### Document segment
In the following, we first show how to use imageHTS to analyse a microscopy-based
RNA interference (RNAi) screen by automated cell segmentation and extraction of
morphological cell features. In a second example, we demonstrate how to access
and analyse data from a remote screen repository.
\section{Analysis of a microscopy-based screen}
The \Robject{kimorph} screen is an RNAi screen where HeLa cells were fixed 48 h after
siRNA transfection and stained for DNA, tubulin and actin. The screen assays 800
siRNAs and is described in \cite{pmid20531400}. In this section, we are analyzing
a 12-well subset of this screen, of reduced image quality (due to package size considerations),
located in the \Robject{inst/submorph} directory of the imageHTS package.
\subsection{Initialization}
In imageHTS, screen data files can be accessed in two locations: in
a local repository, indicated by \Robject{localPath}, or in an optional remote server
designated by \Robject{serverURL}. If a file is not present in the local repository,
e.g. for storage capacity reasons, imageHTS automatically retrieves the corresponding file
from the remote server to the local repository. This dual repository feature is useful
when screen data is stored in a different location from where it is analysed.
After loading the package imageHTS, we initialize an imageHTS object with
\Rfunction{parseImageConf}. The function takes 3
arguments: an imageHTS configuration file and the variables \Robject{localPath} and
\Robject{serverURL}. The imageHTS configuration file, in DCF format, describes
the general screen configuration: where the microscopy images are located and how the
plates and wells are named. We are using the imageHTS configuration file shown
in section~\ref{sec:conf}. A detailed description of the imageHTS configuration
file can be found in the manual pages of \Rfunction{parseImageConf}. We set the
variable \Robject{localPath} to a temporary directory, for storing intermediate
analysis files. The variable \Robject{serverURL} can point either to a directory
or an external URL. In the following example, \Robject{serverURL} points to the
submorph screen data directory of the imageHTS package, which contains the source
images acquired from the microscope.
<<init, results=hide, echo=FALSE>>=
display = function(...) {invisible()}
@
<<library, results=hide>>=
library('imageHTS')
@
<<parseImageConf>>=
localPath = tempdir()
serverURL = system.file('submorph', package='imageHTS')
x = parseImageConf('conf/imageconf.txt', localPath=localPath, serverURL=serverURL)

### Records

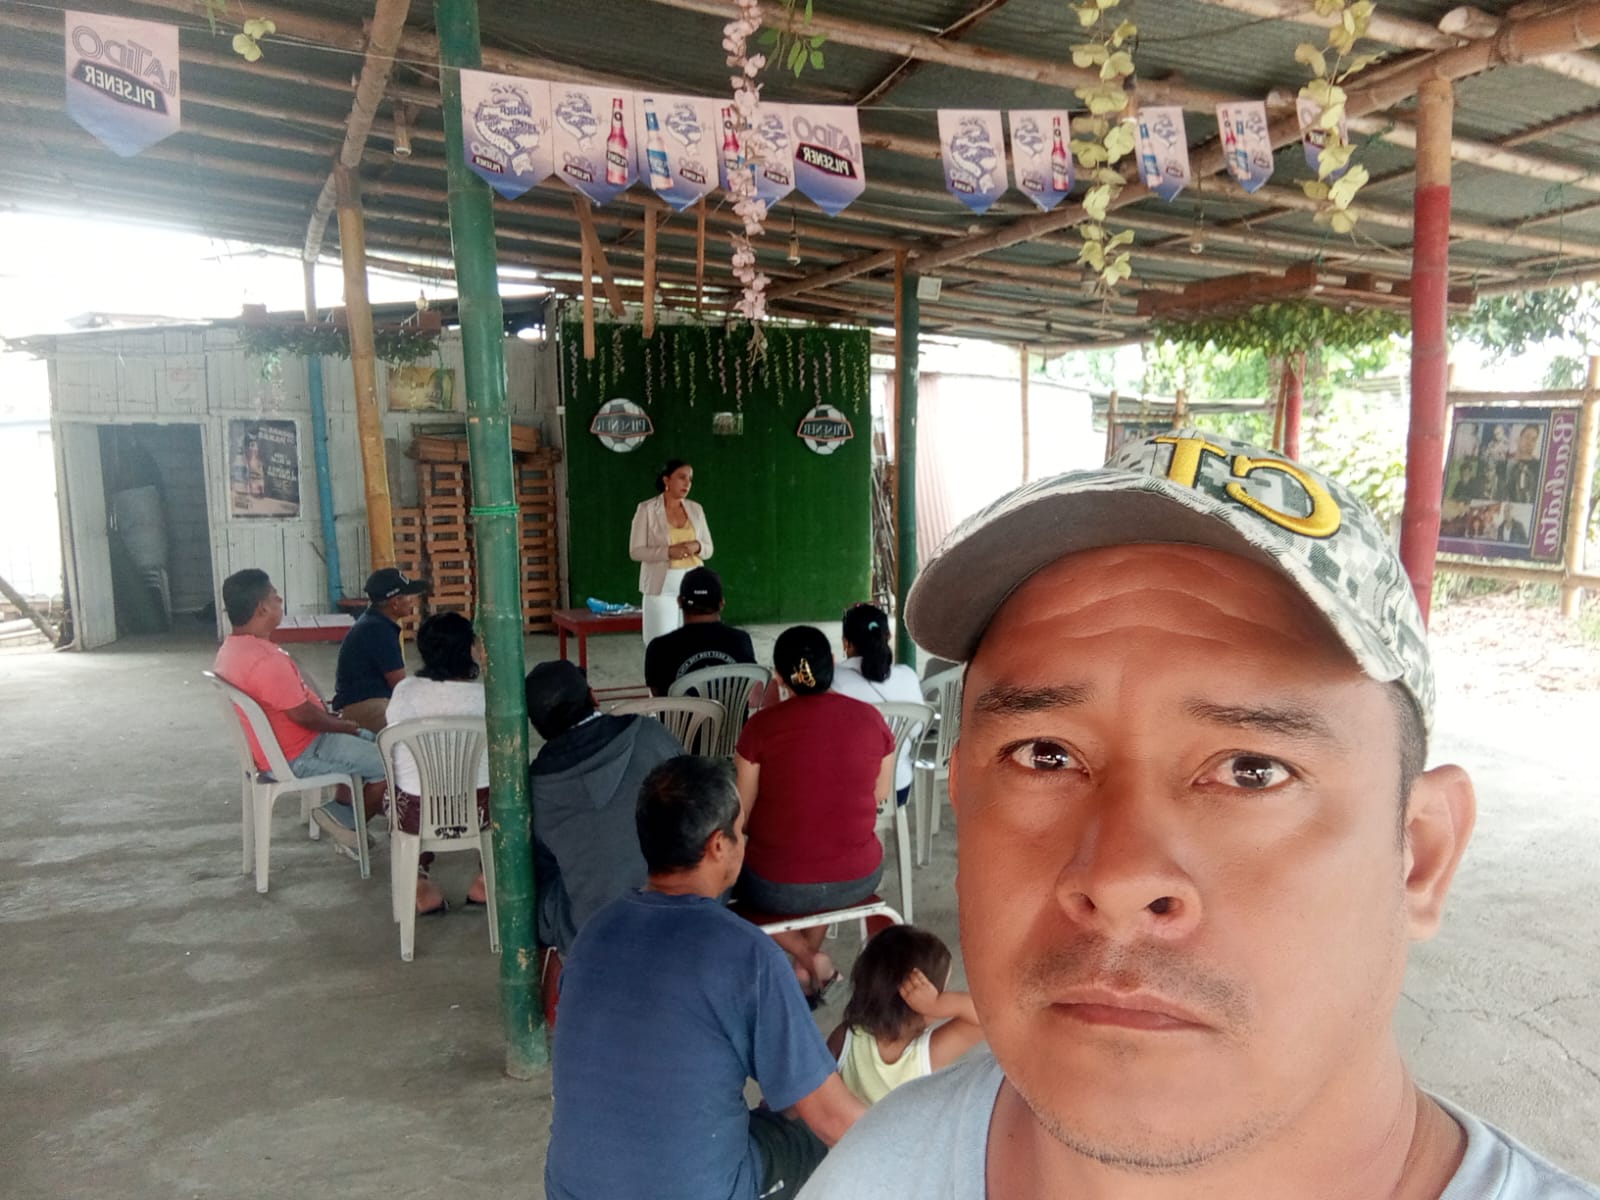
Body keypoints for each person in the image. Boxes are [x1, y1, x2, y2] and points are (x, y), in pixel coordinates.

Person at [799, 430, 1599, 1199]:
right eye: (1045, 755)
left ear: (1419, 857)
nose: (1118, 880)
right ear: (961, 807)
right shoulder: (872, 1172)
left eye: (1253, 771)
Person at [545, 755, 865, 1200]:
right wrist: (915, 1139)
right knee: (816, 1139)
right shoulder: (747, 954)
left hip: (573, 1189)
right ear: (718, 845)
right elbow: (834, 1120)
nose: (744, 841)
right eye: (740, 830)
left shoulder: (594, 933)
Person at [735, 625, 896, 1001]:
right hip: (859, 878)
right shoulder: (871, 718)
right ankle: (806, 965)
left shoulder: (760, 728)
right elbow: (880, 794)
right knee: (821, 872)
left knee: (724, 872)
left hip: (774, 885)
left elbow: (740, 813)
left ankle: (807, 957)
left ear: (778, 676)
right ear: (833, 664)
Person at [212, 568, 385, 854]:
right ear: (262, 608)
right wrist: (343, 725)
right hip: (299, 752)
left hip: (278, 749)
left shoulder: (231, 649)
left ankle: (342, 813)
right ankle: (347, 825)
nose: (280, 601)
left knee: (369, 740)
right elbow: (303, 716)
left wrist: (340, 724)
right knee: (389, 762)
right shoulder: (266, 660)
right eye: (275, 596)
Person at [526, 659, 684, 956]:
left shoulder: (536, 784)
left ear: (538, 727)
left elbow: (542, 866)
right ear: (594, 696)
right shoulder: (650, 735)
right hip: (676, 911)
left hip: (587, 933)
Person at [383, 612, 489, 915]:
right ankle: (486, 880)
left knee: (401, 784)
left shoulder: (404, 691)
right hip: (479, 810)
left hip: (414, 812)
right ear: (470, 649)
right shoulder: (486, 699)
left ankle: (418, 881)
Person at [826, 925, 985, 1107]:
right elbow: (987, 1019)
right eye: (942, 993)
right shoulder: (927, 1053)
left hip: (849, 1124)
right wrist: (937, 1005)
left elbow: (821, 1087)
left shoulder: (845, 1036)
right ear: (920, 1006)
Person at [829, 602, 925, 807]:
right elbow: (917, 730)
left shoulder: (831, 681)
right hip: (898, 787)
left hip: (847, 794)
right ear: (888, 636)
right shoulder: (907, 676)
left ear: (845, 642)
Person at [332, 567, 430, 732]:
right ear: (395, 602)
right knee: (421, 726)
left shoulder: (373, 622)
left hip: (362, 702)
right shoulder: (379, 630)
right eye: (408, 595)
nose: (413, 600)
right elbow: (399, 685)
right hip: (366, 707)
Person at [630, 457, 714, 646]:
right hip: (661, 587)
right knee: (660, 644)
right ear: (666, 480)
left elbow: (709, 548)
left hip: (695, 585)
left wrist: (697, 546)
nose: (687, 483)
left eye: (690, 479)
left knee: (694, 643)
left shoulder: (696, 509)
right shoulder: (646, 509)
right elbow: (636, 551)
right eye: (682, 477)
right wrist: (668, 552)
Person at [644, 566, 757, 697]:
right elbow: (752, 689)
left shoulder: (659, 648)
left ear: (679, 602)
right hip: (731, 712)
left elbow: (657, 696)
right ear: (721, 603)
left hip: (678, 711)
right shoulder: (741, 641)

...

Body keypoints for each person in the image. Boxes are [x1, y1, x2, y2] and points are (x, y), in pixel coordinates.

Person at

### Problem 1
In the imageHTS excerpt, how long after siRNA transfection were the HeLa cells of the kimorph screen fixed?
### Problem 2
Reproduce the imageHTS excerpt starting at "In the following, we" and ending at "the imageHTS package.", swapping "HeLa" for "U2OS".
The material plays no part in what follows.

### Answer space 1
48 hours

### Answer space 2
In the following, we first show how to use imageHTS to analyse a microscopy-based
RNA interference (RNAi) screen by automated cell segmentation and extraction of
morphological cell features. In a second example, we demonstrate how to access
and analyse data from a remote screen repository.
\section{Analysis of a microscopy-based screen}
The \Robject{kimorph} screen is an RNAi screen where U2OS cells were fixed 48 h after
siRNA transfection and stained for DNA, tubulin and actin. The screen assays 800
siRNAs and is described in \cite{pmid20531400}. In this section, we are analyzing
a 12-well subset of this screen, of reduced image quality (due to package size considerations),
located in the \Robject{inst/submorph} directory of the imageHTS package.